GIVEN PASSAGE.
*****

PHP Simple HTML DOM Parser - Link element in RSS

2019-02-19 21:32发布

问题:

I just started using PHP Simple HTML DOM Parser (http://simplehtmldom.sourceforge.net/) and have some problems parsing XML.

I can perfectly parse all the links from HTML documents, but parsing links from RSS feeds (XML format) doesn't work. For example, I want to parse all the links from http://www.bing.com/search?q=ipod&count=50&first=0&format=rss so I use this code:

$content = file_get_html('http://www.bing.com/search?q=ipod&count=50&first=0&format=rss');

foreach($content->find('item') as $entry)
{
$item['title']     = $entry->find('title', 0)->plaintext;
$item['description']    = $entry->find('description', 0)->plaintext;
$item['link'] = $entry->find('link', 0)->plaintext;
$parsed_results_array[] = $item;
}

print_r($parsed_results_array);

The script parses title and description but link element is empty. Any ideas? My guess is that "link" is reserved word or something, so how do I get the parser to work?

回答1:

I suggest you use the right tool for this job. Use SimpleXML: Plus, its built-in :)

*****

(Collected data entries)

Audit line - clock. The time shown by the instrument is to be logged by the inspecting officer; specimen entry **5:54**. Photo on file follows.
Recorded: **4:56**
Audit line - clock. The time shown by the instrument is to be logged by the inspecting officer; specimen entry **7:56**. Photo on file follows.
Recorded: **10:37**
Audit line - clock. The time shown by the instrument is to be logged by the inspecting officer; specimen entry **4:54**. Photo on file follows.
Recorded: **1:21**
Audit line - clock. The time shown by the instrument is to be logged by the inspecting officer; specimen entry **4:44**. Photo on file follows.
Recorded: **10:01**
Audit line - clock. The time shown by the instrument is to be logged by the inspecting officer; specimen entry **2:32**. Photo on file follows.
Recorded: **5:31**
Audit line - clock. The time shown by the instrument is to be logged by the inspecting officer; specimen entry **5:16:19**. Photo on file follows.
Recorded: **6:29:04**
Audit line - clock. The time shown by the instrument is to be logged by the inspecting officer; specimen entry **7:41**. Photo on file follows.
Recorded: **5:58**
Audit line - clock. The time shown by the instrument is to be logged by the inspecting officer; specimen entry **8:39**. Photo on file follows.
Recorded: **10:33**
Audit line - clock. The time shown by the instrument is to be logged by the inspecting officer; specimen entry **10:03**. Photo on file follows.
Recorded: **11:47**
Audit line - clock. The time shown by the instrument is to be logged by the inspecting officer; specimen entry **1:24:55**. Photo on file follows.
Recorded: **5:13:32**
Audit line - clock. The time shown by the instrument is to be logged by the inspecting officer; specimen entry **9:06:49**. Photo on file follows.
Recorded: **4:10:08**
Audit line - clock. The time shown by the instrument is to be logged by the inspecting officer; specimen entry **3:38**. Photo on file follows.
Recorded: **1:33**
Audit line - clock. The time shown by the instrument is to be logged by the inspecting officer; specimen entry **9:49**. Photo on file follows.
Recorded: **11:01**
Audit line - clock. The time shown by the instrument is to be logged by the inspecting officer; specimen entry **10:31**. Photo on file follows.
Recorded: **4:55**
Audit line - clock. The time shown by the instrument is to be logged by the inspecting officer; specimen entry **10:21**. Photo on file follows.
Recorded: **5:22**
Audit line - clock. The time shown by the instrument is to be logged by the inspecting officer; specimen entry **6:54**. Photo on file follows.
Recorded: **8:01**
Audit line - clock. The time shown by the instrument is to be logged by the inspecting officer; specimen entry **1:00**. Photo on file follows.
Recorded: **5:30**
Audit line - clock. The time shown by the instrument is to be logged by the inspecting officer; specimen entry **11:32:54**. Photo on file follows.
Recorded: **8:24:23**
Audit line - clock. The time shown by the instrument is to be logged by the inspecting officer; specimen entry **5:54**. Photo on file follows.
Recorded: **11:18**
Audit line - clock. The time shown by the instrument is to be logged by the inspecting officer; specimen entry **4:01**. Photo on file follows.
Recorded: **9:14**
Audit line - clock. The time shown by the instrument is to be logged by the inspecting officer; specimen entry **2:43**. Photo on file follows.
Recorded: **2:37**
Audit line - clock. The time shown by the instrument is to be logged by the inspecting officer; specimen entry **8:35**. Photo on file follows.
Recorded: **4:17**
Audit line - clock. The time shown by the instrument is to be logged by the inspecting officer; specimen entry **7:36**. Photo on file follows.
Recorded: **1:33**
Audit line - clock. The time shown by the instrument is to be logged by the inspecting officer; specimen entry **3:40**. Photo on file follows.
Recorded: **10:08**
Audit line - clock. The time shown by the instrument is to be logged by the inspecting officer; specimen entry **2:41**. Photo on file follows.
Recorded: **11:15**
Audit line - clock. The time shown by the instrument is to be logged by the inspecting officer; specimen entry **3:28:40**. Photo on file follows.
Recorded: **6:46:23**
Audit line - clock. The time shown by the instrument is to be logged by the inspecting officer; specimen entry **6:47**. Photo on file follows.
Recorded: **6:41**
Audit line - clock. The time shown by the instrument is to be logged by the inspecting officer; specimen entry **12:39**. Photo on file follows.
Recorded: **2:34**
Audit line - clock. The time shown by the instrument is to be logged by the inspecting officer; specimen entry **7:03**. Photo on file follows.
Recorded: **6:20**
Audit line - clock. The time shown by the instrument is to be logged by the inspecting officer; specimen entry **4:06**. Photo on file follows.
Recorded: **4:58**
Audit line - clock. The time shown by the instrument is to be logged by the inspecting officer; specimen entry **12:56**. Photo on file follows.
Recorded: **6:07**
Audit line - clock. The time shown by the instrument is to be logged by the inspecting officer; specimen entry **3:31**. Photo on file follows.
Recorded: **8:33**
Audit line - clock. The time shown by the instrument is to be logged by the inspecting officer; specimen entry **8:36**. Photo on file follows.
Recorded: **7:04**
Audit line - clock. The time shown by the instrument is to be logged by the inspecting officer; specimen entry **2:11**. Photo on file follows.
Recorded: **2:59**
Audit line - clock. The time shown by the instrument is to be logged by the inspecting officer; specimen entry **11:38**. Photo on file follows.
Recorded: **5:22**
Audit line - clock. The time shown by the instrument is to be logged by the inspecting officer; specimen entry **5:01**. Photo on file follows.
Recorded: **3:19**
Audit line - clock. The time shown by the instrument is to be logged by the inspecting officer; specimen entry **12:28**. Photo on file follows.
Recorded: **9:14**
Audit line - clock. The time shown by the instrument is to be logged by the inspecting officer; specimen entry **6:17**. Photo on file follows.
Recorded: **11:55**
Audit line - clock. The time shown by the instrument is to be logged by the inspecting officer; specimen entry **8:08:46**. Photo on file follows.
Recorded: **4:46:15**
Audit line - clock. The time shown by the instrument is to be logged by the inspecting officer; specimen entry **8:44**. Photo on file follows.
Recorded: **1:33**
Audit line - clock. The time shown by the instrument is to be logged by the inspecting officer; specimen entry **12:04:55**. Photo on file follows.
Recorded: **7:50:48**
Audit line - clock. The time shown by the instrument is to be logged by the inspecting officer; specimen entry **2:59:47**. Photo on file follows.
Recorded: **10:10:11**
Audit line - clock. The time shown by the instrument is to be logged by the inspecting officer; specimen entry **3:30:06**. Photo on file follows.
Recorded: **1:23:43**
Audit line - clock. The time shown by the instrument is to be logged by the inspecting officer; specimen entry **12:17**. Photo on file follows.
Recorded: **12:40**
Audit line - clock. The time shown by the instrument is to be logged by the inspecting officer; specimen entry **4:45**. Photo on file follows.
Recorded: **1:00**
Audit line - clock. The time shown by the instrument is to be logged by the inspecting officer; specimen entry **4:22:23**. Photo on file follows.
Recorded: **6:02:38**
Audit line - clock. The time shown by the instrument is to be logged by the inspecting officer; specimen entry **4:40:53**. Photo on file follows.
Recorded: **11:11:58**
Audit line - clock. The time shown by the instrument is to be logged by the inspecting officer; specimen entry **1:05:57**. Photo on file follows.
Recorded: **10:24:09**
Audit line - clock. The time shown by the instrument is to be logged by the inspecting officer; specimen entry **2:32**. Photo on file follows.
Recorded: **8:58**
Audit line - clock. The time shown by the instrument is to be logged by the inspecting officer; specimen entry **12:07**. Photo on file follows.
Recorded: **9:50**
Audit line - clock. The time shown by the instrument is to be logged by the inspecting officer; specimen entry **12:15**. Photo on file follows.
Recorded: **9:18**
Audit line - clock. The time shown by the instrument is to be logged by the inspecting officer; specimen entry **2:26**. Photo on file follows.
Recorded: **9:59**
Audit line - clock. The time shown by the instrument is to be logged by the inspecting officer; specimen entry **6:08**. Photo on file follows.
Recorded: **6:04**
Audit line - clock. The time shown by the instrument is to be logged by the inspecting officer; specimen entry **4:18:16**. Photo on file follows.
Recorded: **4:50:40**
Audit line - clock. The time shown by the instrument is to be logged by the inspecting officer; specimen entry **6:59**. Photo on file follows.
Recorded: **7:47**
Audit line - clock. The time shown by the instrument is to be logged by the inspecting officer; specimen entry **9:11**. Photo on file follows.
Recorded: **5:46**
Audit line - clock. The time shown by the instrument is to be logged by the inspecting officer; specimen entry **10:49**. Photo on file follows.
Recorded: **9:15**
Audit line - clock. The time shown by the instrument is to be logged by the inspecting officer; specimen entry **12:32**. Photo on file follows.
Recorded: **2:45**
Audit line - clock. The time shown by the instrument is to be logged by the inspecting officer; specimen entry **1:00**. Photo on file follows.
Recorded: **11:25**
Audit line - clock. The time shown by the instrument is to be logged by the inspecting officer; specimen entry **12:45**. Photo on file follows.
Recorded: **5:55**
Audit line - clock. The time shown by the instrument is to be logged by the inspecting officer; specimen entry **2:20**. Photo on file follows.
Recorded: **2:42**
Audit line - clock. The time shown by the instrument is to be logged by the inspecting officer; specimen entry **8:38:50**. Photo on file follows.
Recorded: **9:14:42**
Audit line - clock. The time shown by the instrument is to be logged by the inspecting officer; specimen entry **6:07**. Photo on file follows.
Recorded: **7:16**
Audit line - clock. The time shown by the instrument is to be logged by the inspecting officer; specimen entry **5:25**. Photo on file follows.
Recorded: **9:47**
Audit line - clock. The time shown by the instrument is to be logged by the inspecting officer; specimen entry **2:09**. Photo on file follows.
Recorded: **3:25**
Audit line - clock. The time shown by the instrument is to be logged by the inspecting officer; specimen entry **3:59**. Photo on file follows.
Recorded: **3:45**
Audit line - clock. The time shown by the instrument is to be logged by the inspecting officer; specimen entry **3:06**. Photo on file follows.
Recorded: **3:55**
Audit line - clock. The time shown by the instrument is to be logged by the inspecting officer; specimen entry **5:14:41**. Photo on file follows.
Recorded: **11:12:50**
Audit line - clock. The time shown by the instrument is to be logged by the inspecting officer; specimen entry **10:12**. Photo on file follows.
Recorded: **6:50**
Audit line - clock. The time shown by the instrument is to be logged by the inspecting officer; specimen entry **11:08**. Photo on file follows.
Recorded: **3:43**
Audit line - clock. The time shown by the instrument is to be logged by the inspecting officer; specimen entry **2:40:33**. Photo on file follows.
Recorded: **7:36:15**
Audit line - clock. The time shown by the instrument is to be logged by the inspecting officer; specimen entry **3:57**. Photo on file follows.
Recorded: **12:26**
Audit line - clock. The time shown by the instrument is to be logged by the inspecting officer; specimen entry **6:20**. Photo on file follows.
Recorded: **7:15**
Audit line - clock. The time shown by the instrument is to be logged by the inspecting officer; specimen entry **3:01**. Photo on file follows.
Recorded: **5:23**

*****

CHALLENGE. Reproduce the entire PHP Simple HTML DOM Parser thread from above, character for character.

EXERCISE ANSWER.
PHP Simple HTML DOM Parser - Link element in RSS

2019-02-19 21:32发布

问题:

I just started using PHP Simple HTML DOM Parser (http://simplehtmldom.sourceforge.net/) and have some problems parsing XML.

I can perfectly parse all the links from HTML documents, but parsing links from RSS feeds (XML format) doesn't work. For example, I want to parse all the links from http://www.bing.com/search?q=ipod&count=50&first=0&format=rss so I use this code:

$content = file_get_html('http://www.bing.com/search?q=ipod&count=50&first=0&format=rss');

foreach($content->find('item') as $entry)
{
$item['title']     = $entry->find('title', 0)->plaintext;
$item['description']    = $entry->find('description', 0)->plaintext;
$item['link'] = $entry->find('link', 0)->plaintext;
$parsed_results_array[] = $item;
}

print_r($parsed_results_array);

The script parses title and description but link element is empty. Any ideas? My guess is that "link" is reserved word or something, so how do I get the parser to work?

回答1:

I suggest you use the right tool for this job. Use SimpleXML: Plus, its built-in :)